◆ WRITTEN TASK: What lines in the following entries hold the word "sinh"? Copy each one.

◆ EXERCISE MATERIALS:
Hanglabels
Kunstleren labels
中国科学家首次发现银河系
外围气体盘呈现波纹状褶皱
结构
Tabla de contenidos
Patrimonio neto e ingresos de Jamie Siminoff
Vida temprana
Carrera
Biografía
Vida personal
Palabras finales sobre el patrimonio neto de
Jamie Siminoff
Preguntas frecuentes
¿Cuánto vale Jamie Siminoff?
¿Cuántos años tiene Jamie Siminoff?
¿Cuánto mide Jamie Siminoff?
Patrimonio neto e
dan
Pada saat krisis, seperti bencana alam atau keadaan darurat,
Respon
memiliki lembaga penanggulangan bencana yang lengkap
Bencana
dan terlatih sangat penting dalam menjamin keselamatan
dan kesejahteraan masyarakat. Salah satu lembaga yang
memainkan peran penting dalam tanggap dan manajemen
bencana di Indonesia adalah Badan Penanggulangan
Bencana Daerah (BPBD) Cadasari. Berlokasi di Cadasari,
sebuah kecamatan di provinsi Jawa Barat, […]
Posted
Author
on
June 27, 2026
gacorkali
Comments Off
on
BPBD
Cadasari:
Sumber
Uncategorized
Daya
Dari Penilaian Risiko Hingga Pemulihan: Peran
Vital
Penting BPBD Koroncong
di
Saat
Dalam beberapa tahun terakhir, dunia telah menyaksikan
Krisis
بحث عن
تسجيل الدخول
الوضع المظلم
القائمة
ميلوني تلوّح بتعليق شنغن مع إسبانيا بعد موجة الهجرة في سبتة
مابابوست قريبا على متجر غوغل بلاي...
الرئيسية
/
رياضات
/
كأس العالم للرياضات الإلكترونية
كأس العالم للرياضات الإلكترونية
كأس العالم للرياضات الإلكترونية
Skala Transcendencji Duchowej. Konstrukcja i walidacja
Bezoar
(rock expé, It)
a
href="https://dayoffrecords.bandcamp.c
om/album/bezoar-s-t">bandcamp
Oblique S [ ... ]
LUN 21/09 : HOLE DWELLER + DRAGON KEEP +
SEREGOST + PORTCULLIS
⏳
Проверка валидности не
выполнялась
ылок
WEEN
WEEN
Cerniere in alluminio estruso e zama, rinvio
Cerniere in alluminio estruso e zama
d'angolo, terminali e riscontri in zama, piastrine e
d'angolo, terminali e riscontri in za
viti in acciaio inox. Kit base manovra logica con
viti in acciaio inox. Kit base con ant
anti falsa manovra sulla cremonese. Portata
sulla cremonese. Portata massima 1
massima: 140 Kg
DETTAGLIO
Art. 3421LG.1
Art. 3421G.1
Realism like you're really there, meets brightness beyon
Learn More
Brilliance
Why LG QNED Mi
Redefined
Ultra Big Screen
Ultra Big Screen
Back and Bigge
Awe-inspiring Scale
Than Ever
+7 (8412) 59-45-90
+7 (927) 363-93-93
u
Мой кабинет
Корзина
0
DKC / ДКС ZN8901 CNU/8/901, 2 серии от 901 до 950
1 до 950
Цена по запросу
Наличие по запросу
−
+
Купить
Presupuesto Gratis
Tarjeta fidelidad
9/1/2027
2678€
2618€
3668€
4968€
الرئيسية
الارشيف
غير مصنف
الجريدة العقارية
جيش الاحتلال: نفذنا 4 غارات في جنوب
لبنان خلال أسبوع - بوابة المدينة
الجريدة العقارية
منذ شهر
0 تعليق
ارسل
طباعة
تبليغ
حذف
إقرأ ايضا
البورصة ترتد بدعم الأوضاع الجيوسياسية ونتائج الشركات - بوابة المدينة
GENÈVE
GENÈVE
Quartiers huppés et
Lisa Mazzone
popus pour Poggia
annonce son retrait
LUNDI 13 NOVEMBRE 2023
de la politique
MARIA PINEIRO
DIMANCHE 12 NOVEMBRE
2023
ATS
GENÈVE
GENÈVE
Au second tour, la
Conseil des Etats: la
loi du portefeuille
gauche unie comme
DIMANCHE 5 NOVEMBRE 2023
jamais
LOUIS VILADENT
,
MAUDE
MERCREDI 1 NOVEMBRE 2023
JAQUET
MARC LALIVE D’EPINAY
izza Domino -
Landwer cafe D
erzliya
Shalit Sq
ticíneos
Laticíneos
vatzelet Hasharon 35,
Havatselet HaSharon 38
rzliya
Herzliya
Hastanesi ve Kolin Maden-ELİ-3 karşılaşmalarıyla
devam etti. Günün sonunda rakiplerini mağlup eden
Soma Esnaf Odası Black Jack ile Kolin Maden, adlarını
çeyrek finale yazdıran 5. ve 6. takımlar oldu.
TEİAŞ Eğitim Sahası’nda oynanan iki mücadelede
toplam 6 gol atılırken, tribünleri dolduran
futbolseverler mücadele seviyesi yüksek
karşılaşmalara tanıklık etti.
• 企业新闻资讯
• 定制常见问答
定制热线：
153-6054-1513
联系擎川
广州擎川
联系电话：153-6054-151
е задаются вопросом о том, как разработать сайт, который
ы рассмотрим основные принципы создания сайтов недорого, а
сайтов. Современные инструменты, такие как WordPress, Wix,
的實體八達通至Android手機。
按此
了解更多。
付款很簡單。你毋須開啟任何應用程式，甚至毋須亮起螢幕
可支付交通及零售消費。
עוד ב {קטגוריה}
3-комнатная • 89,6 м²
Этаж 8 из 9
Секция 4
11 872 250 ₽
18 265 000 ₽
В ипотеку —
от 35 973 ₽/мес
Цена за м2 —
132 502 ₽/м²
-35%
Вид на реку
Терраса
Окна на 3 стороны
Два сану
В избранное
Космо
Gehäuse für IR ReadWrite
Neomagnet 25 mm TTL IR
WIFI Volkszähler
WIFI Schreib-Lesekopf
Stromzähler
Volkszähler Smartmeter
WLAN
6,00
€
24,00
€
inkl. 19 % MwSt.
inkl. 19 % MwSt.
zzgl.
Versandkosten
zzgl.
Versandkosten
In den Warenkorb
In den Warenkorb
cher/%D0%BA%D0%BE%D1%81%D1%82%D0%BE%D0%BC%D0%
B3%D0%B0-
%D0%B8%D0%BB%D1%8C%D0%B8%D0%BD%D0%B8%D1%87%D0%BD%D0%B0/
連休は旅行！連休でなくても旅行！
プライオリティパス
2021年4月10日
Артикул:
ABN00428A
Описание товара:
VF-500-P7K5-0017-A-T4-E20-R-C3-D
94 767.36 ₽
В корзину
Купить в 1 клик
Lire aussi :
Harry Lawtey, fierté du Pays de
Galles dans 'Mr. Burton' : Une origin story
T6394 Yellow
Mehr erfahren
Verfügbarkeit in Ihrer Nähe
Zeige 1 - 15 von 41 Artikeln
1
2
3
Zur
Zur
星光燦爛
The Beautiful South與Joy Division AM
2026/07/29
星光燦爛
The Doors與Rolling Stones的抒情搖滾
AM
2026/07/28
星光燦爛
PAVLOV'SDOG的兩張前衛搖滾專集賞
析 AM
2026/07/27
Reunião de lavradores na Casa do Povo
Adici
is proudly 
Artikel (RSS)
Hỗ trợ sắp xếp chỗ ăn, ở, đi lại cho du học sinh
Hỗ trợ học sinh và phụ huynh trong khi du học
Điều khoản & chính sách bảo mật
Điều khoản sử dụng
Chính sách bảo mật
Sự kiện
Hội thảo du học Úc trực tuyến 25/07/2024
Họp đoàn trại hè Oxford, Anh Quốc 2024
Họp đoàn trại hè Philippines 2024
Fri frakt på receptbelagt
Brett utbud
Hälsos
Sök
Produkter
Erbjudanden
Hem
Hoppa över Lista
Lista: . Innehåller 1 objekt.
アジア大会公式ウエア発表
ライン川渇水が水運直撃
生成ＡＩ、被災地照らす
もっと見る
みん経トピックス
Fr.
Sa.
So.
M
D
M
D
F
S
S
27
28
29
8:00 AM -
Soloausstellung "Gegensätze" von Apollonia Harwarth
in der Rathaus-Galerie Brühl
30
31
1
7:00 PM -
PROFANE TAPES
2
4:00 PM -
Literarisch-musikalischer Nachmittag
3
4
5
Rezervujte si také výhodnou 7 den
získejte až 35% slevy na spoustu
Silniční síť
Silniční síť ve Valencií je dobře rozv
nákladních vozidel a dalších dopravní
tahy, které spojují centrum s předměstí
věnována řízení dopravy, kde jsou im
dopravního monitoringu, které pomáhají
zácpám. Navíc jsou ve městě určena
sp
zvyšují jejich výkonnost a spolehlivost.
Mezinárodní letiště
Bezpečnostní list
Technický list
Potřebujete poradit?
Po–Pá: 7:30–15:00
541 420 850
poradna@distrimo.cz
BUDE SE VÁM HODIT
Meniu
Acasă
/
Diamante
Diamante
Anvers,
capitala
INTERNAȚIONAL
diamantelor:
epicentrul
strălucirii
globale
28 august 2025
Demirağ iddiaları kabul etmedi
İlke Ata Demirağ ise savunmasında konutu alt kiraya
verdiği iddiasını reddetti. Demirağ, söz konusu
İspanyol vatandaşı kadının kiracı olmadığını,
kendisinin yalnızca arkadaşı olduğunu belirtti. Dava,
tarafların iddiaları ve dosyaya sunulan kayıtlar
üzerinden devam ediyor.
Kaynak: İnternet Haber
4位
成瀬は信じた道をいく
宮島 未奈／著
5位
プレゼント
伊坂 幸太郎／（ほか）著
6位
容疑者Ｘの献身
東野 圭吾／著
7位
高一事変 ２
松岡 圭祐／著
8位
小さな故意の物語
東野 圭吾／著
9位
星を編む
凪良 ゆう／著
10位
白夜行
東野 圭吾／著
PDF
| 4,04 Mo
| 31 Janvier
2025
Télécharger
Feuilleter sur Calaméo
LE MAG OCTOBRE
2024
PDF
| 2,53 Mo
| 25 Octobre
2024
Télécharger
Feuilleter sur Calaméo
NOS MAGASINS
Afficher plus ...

◆ TASK ANSWER:
Hỗ trợ sắp xếp chỗ ăn, ở, đi lại cho du học sinh
Hỗ trợ học sinh và phụ huynh trong khi du học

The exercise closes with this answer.